===== Data under study =====
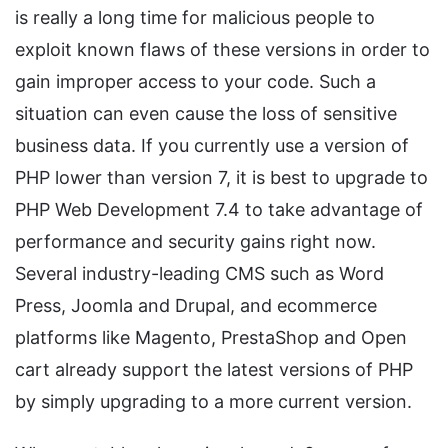
is really a long time for malicious people to
exploit known flaws of these versions in order to
gain improper access to your code. Such a
situation can even cause the loss of sensitive
business data. If you currently use a version of
PHP lower than version 7, it is best to upgrade to
PHP Web Development 7.4 to take advantage of
performance and security gains right now.
Several industry-leading CMS such as Word
Press, Joomla and Drupal, and ecommerce
platforms like Magento, PrestaShop and Open
cart already support the latest versions of PHP
by simply upgrading to a more current version.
=====
**Instruction**
Please state how many lines of the entries above include the string "versions", giving the number and nothing more.

**Written answer**
2